Annealing Temperature and Duration
- Match the Tms within 5°C of each other.
- Typical annealing temperatures are 5°C below the lowest primer's Tm and often fall in the range of 50-60°C.
- Test higher annealing temperatures if spurious amplification products are observed.
- Typical annealing times are 15-30 seconds.
- Extensions are normally performed at 68°C.
- In general, use extension times of one minute per 1000 base (1 kb) pairs (e.g. 3 minutes for a 3 kb product).
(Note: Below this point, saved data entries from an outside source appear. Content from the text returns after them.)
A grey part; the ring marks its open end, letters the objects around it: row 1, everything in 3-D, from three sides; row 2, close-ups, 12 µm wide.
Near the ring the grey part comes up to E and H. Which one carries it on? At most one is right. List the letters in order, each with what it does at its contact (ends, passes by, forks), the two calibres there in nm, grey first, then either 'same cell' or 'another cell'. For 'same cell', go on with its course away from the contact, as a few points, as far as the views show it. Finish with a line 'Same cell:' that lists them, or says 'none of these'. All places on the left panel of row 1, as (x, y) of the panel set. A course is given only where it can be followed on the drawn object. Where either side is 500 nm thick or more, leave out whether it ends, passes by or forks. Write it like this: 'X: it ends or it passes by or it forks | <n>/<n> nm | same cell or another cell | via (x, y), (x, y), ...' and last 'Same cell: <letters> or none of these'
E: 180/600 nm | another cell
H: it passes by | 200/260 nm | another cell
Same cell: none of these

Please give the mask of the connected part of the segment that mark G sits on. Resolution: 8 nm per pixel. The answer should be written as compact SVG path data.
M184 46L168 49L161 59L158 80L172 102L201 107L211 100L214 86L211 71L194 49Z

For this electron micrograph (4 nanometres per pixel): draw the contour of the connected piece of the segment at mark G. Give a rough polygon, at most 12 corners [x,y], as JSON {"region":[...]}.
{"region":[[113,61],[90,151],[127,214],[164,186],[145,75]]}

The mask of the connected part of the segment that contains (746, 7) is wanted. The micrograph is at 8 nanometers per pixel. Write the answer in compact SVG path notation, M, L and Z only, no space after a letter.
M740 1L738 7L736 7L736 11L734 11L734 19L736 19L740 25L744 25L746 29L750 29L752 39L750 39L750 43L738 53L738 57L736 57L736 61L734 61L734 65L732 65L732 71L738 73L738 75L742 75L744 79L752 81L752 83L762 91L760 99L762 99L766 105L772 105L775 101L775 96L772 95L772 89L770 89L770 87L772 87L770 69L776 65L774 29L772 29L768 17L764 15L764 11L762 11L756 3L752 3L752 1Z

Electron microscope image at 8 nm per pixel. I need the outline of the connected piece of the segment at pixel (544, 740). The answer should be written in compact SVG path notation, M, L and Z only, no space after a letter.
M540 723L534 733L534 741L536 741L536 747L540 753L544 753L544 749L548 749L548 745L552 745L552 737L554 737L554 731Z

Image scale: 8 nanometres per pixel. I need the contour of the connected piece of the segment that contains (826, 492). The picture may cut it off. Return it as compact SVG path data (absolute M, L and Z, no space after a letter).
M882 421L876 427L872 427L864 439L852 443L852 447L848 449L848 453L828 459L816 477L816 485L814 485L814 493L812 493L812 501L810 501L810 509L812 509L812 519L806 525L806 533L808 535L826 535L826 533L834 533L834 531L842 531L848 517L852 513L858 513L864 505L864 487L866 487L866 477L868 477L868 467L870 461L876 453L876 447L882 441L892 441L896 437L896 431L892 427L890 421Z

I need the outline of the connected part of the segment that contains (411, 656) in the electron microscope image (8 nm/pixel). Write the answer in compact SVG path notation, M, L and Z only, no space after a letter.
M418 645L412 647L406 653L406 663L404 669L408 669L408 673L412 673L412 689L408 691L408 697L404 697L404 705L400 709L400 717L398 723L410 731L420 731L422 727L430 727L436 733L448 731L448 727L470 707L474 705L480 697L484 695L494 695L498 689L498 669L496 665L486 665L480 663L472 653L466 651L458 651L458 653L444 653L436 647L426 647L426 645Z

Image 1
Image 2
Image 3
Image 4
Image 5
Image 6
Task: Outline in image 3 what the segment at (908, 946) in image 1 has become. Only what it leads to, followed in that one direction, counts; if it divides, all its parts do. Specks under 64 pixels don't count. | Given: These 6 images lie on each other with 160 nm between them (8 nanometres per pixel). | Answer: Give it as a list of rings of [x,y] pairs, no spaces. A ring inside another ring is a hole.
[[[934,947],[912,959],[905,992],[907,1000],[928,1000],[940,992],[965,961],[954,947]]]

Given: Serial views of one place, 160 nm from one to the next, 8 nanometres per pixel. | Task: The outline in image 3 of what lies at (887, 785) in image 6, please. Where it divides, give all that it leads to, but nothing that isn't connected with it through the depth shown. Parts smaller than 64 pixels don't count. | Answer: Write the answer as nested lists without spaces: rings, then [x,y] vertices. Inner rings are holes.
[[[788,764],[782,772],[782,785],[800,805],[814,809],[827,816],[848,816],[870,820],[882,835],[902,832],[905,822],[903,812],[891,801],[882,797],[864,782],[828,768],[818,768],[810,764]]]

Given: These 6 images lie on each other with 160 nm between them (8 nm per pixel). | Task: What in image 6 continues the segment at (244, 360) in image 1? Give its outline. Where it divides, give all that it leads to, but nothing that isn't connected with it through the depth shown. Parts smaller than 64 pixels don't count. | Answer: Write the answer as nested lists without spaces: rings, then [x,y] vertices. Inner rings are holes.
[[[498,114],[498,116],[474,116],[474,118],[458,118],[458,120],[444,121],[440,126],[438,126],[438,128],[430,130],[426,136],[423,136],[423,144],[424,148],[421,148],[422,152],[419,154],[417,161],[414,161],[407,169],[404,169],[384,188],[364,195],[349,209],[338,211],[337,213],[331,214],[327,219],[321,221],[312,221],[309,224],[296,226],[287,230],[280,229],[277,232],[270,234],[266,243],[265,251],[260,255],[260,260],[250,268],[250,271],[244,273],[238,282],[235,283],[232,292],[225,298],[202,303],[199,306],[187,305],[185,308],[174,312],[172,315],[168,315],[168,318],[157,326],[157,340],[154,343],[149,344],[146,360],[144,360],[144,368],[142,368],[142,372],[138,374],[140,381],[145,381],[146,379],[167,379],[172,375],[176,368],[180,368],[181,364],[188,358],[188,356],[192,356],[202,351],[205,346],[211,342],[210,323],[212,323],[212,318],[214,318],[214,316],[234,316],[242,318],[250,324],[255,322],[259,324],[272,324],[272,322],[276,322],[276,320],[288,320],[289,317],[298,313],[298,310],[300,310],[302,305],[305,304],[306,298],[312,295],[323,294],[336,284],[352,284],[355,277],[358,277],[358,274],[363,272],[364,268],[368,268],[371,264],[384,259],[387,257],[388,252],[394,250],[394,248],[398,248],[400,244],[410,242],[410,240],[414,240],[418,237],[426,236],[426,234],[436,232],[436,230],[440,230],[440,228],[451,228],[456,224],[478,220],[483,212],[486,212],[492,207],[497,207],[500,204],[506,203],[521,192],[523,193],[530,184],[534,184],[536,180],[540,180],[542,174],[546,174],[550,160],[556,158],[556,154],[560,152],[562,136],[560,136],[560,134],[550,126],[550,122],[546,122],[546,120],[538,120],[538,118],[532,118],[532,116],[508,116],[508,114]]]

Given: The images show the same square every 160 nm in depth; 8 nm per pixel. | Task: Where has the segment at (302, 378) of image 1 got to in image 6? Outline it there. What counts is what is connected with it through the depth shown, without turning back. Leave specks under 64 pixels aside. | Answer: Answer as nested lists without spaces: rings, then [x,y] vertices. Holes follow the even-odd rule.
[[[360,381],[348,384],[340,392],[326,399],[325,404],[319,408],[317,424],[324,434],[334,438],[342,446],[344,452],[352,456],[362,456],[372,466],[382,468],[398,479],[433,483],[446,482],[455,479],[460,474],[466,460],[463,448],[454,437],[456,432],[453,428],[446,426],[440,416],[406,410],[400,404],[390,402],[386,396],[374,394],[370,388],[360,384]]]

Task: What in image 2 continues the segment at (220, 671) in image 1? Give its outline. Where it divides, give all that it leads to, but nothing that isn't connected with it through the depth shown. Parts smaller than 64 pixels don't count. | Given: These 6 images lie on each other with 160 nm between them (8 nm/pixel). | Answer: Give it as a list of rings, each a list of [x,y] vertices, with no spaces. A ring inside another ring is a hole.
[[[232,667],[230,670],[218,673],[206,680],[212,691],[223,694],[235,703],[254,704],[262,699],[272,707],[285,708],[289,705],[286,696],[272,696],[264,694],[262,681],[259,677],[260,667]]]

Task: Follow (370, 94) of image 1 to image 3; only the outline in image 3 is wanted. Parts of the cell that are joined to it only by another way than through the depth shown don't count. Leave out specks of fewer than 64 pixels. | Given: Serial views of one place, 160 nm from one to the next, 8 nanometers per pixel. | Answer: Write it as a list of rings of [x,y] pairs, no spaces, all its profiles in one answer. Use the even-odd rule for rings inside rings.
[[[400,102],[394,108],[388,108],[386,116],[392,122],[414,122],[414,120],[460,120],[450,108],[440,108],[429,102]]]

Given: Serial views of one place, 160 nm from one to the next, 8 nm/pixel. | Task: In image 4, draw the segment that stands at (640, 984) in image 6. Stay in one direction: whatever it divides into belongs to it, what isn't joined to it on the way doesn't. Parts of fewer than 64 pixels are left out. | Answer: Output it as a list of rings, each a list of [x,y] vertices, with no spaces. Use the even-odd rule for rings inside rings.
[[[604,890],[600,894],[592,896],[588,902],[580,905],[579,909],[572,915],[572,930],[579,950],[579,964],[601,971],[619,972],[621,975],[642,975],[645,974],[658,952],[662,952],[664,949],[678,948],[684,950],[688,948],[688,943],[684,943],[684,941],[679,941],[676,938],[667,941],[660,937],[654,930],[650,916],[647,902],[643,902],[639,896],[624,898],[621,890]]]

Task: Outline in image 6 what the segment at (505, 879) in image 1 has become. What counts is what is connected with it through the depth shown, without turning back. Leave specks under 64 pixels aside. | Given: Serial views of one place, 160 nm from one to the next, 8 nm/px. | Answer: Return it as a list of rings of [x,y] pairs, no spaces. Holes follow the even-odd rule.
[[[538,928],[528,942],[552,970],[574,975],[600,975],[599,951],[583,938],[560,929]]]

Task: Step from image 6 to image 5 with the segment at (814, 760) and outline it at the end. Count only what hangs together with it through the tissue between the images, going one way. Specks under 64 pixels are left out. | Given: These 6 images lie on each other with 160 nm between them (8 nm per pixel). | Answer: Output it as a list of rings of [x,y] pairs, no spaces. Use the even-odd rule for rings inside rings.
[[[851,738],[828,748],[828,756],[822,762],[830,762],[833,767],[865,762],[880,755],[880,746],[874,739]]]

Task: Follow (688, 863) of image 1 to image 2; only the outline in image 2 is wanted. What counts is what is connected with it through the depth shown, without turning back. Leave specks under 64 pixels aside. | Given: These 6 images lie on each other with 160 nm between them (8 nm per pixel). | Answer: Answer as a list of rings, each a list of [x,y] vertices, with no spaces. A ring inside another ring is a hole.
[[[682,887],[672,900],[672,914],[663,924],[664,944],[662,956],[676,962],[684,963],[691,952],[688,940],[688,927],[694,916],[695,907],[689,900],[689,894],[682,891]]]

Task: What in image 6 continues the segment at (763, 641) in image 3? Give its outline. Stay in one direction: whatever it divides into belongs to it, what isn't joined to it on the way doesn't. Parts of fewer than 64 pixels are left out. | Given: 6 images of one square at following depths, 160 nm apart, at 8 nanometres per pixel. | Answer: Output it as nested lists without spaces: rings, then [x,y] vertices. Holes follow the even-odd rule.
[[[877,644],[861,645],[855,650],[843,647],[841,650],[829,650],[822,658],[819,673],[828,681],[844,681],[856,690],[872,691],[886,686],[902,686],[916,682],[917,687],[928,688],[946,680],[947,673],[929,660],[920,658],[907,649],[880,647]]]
- For products less than 1 kb, use 45-60 seconds.
- Products greater than 3 kb, or reactions using more than 30 cycles, may require longer extensions.
The amplification of templates with high GC content, strong secondary structures, low concentrations or amplicons more than 5 kb often require optimization of the PCR conditions. Typically, 15-30 seconds of denaturation should be performed at 95 ° C during PCR.